Мне кажется, что я сплю. Я так давно ждала этого разговора с тетей, что, наверное, он мне приснился, и Сережа не был на том переходе, и водитель внедорожника не летел, как сумасшедший. Это просто кошмар.
— Эля, — я поднимаю глаза и встречаюсь с внимательным взглядом своего хозяина, — с тобой все в порядке.
— Да, Эдуард Андреевич, со мной все хорошо, — я улыбаюсь ему, делаю несколько шагов и падаю в пропасть…
— Ну где ты там пропала? — Дима постучался в дверь ванной.
— Иду, — тихо ответила я и поднялась с пола, на который меня усадило очередное воспоминание.
Уже открыв дверь, я поняла, что так и не притронулась к крану. Виновато взглянув на Диму, я вернулась в ванную и умылась на автомате. Затем вышла, села за стол, куда мой друг перетащил стаканчики с кофе и булочки. Аппетитный запах сдобы с ванилью больше не радовал, вкус свежих булочек и кофе я не чувствовала. Дима, следивший за мной, вообще не притронулся к своему завтраку.

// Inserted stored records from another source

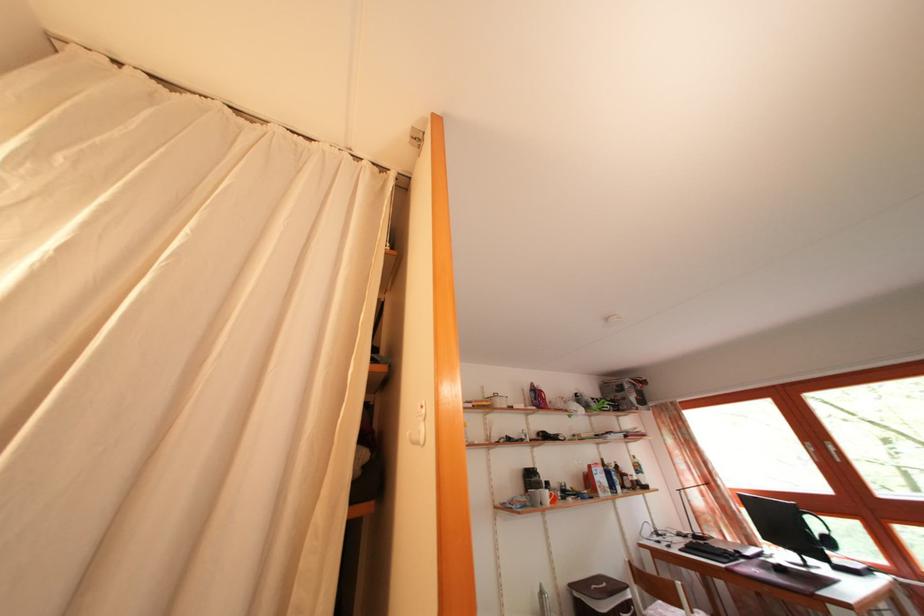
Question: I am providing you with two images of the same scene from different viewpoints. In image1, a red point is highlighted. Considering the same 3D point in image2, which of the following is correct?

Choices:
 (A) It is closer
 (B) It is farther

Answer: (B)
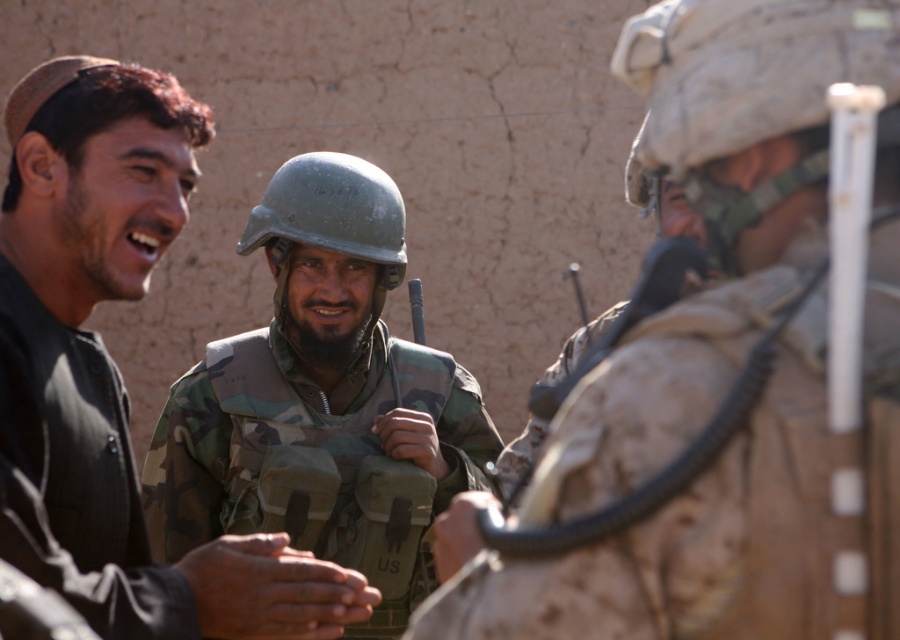
Question: Does camouflage fabric helmet at center appear over camouflage fabric helmet at upper right?

Choices:
 (A) yes
 (B) no

Answer: (B)

Question: Which point is closer to the camera?

Choices:
 (A) camouflage fabric helmet at center
 (B) camo fabric vest at center
 (C) camouflage fabric helmet at upper right

Answer: (A)

Question: Does camouflage fabric helmet at upper right appear on the right side of green matte helmet at center?

Choices:
 (A) no
 (B) yes

Answer: (B)

Question: Among these objects, which one is nearest to the camera?

Choices:
 (A) camouflage fabric helmet at upper right
 (B) green matte helmet at center
 (C) camouflage uniform at center
 (D) camo fabric vest at center

Answer: (A)

Question: Among these objects, which one is nearest to the camera?

Choices:
 (A) camo fabric vest at center
 (B) camouflage fabric helmet at center
 (C) camouflage fabric helmet at upper right
 (D) green matte helmet at center

Answer: (B)

Question: Does camouflage fabric helmet at center have a smaller size compared to camouflage fabric helmet at upper right?

Choices:
 (A) no
 (B) yes

Answer: (A)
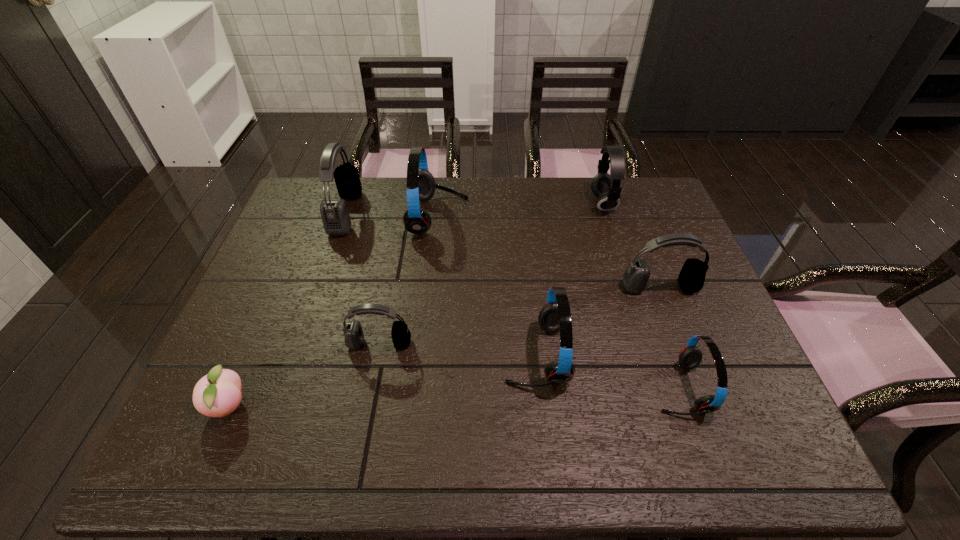
Find the location of a particular element. This screenshot has height=540, width=960. the nearest black headset is located at coordinates tap(354, 336).

Locate an element on the screen. Image resolution: width=960 pixels, height=540 pixels. the smallest red headset is located at coordinates [x=690, y=356].

The image size is (960, 540). Identify the location of pink peach. (217, 394).

At what (x,y) coordinates should I click in order to perform the action: click on peach. Please return your answer as a coordinate pair (x, y). The height and width of the screenshot is (540, 960). Looking at the image, I should click on (217, 394).

Image resolution: width=960 pixels, height=540 pixels. I want to click on free space located 0.050m on the headband of the leftmost black headset, so (x=373, y=213).

Where is `free space located with the microphone attached to the side of the farthest red headset`? free space located with the microphone attached to the side of the farthest red headset is located at coordinates (499, 217).

I want to click on free space located on the ear cups of the earphone, so click(x=503, y=204).

The image size is (960, 540). Identify the location of blank space located 0.250m on the ear cups of the earphone. (515, 204).

Identify the location of vacant point located 0.230m on the ear cups of the earphone. The image size is (960, 540). (521, 204).

The height and width of the screenshot is (540, 960). I want to click on free point located 0.180m on the headband of the second smallest black headset, so click(684, 353).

— Ты что? — он передвинулся ко мне поближе. — Эль?
Я подняла на него глаза, попыталась улыбнуться, не вышло. Лицо непроизвольно перекашивается, и я начала рыдать…
… Я лежу на чем-то мокром, и лицо мокрое. Открываю глаза и понимаю, что подушка промокла от слез, я беззвучно плачу, и похоже уже давно. Рядом кто-то сидит, этот кто-то заботливо гладит меня по голове, время от времени осторожно вытирает слезы и смотрит очень грустно, очень сочувственно. Я пытаюсь встать, но широкие сильные ладони, ложатся мне на плечи, вынуждая не вставать.

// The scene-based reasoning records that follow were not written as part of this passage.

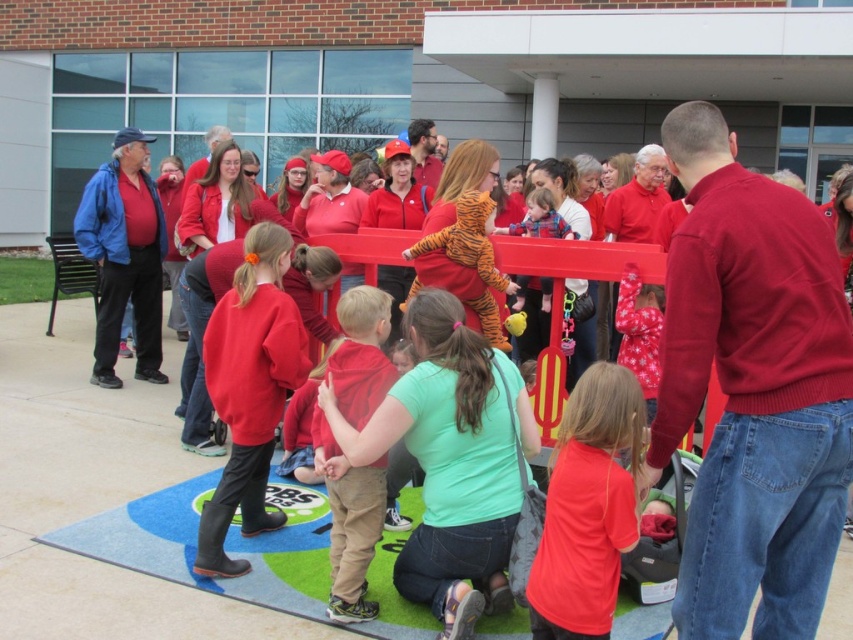
Between matte red shirt at center and matte red sweatshirt at center, which one appears on the right side from the viewer's perspective?

matte red shirt at center is more to the right.

Measure the distance between point (599, 545) and camera.

Point (599, 545) is 2.83 meters from camera.

This screenshot has width=853, height=640. What do you see at coordinates (589, 508) in the screenshot? I see `matte red shirt at center` at bounding box center [589, 508].

Where is `matte red shirt at center`? Image resolution: width=853 pixels, height=640 pixels. matte red shirt at center is located at coordinates coord(589,508).

Between blue artificial turf mat at lower center and matte red sweatshirt at center, which one appears on the left side from the viewer's perspective?

matte red sweatshirt at center

Is point (286, 573) behind point (239, 353)?

No, it is not.

Between point (322, 486) and point (213, 500), which one is positioned in front?

Point (213, 500)

Where is `blue artificial turf mat at lower center`? The height and width of the screenshot is (640, 853). blue artificial turf mat at lower center is located at coordinates (225, 541).

Is blue artificial turf mat at lower center taller than matte red shirt at center?

In fact, blue artificial turf mat at lower center may be shorter than matte red shirt at center.

Which of these two, blue artificial turf mat at lower center or matte red shirt at center, stands taller?

matte red shirt at center is taller.

At what (x,y) coordinates should I click in order to perform the action: click on blue artificial turf mat at lower center. Please return your answer as a coordinate pair (x, y). Looking at the image, I should click on (225, 541).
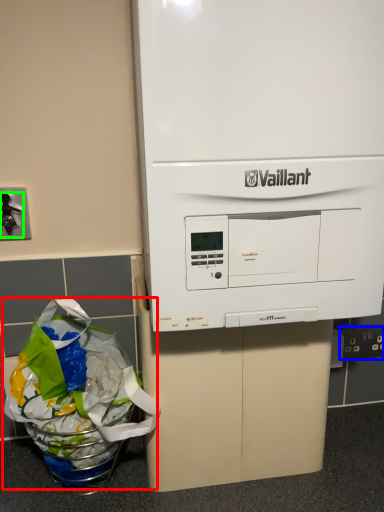
Question: Based on their relative distances, which object is farther from grocery bag (highlighted by a red box)? Choose from electric outlet (highlighted by a blue box) and faucet (highlighted by a green box).

Choices:
 (A) electric outlet
 (B) faucet

Answer: (A)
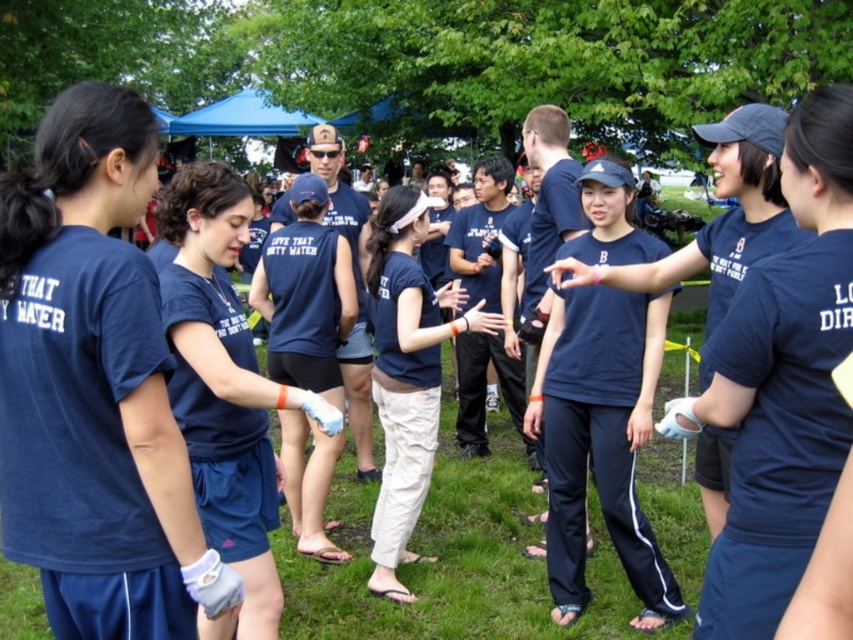
Question: Which point is farther from the camera taking this photo?

Choices:
 (A) (554, 429)
 (B) (221, 554)
 (C) (421, 403)
 (D) (36, 163)

Answer: (C)

Question: Can you confirm if navy blue jersey at left is positioned to the right of navy blue fabric shirt at center?

Choices:
 (A) yes
 (B) no

Answer: (B)

Question: Which point is farther to the camera?

Choices:
 (A) (641, 442)
 (B) (6, 456)

Answer: (A)

Question: Does navy blue fabric tank top at center appear under navy blue sleeveless shirt at center?

Choices:
 (A) no
 (B) yes

Answer: (B)

Question: Is navy blue track pants at center to the right of navy blue fabric tank top at center from the viewer's perspective?

Choices:
 (A) yes
 (B) no

Answer: (A)

Question: Among these points, which one is farthest from the camera?

Choices:
 (A) (395, 189)
 (B) (62, 104)
 (C) (227, 410)
 (D) (570, 397)

Answer: (A)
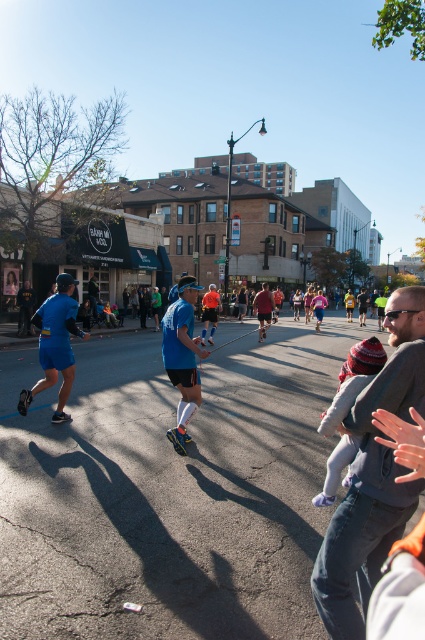
Between point (186, 285) and point (36, 388), which one is positioned in front?

Positioned in front is point (186, 285).

How distant is blue fabric running outfit at center from blue fabric shorts at left?

blue fabric running outfit at center is 2.16 meters away from blue fabric shorts at left.

Who is more forward, (190, 296) or (47, 339)?

Positioned in front is point (190, 296).

Identify the location of blue fabric running outfit at center. The height and width of the screenshot is (640, 425). (183, 356).

Between point (368, 456) and point (266, 282), which one is positioned in front?

Positioned in front is point (368, 456).

Which of these two, gray fleece jacket at center or matte brown shirt at center, stands taller?

Standing taller between the two is matte brown shirt at center.

Is point (422, 348) closer to camera compared to point (263, 328)?

Yes, point (422, 348) is closer to viewer.

This screenshot has height=640, width=425. Find the location of `gray fleece jacket at center`. gray fleece jacket at center is located at coordinates (373, 477).

Consider the image. Between gray fleece jacket at center and blue fabric running outfit at center, which one has more height?

blue fabric running outfit at center is taller.

Is point (351, 502) less distant than point (192, 353)?

Yes, point (351, 502) is closer to viewer.

Locate an element on the screen. The height and width of the screenshot is (640, 425). gray fleece jacket at center is located at coordinates (373, 477).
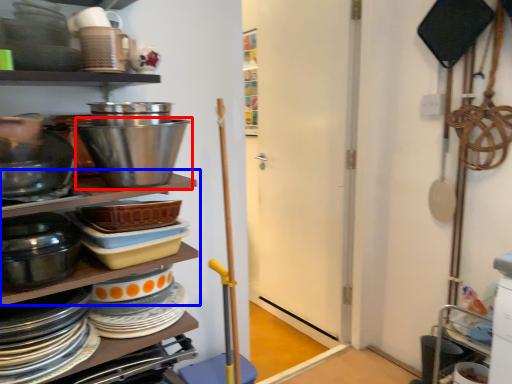
Question: Which of the following is the closest to the observer, bowl (highlighted by a red box) or shelf (highlighted by a blue box)?

Choices:
 (A) bowl
 (B) shelf

Answer: (B)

— Как ты? — спрашивает мой хозяин, но у меня нет сил ему отвечать. — Ты что-нибудь хочешь?
Единственное, что я сейчас хочу, это остаться в одиночестве, но Эдуард не намерен выполнять это желание. Он помогает мне сесть и сам поит чем-то. По запаху я узнаю корвалол. Потом одевает на меня сапожки и шубку, не мою, потому что у меня нет шубки, но она удивительным образом садится на меня, как влитая. Сапожки тоже не мои, но идеально подходят по размеру. Эдуард с видимым удовольствием оглядывает меня, затем снова подхватывает на руки и несет на улицу. Я пытаюсь сопротивляться, но он только улыбается и смотрит, смотрит, смотрит…
Перед дверями стоят сани, запряженные белоснежной тройкой. На мгновение я забываю о своем горе, перестаю вырываться и увещевать его, потому что восхищение тремя красавцами полностью захватывает меня. Эдуард тихо смеется.

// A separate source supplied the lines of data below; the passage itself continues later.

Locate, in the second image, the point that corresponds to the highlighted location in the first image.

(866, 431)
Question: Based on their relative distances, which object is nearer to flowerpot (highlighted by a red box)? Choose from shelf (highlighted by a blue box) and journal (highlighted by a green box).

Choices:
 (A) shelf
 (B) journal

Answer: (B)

— Дозволь прокатить, царица? — весело говорит он, и я машинально киваю, не задумываясь над его словами.
Мой хозяин сажает меня в сани, накрывает ноги теплым пледом, сам садится на место возницы, берет в руки вожжи и залихватски свистит. Лошади срываются с места, и сани мчат к воротам. Я поднимаю голову и успеваю увидеть Наталью. Она следит за нами с хозяином из окна, плотно поджав губы. Глаза у женщины злые. Она замечает, что я смотрю на нее и задергивает штору. Мой взгляд скользит чуть в сторону, из окна спальни хозяйки тоже смотрят, только в глазах Кристины сочувствие. Она тоже отходит от окна, и тройка несется так, что в ушах свистит ветер, вынуждая поднять воротник и прижать его руками. Но теперь стынут пальцы.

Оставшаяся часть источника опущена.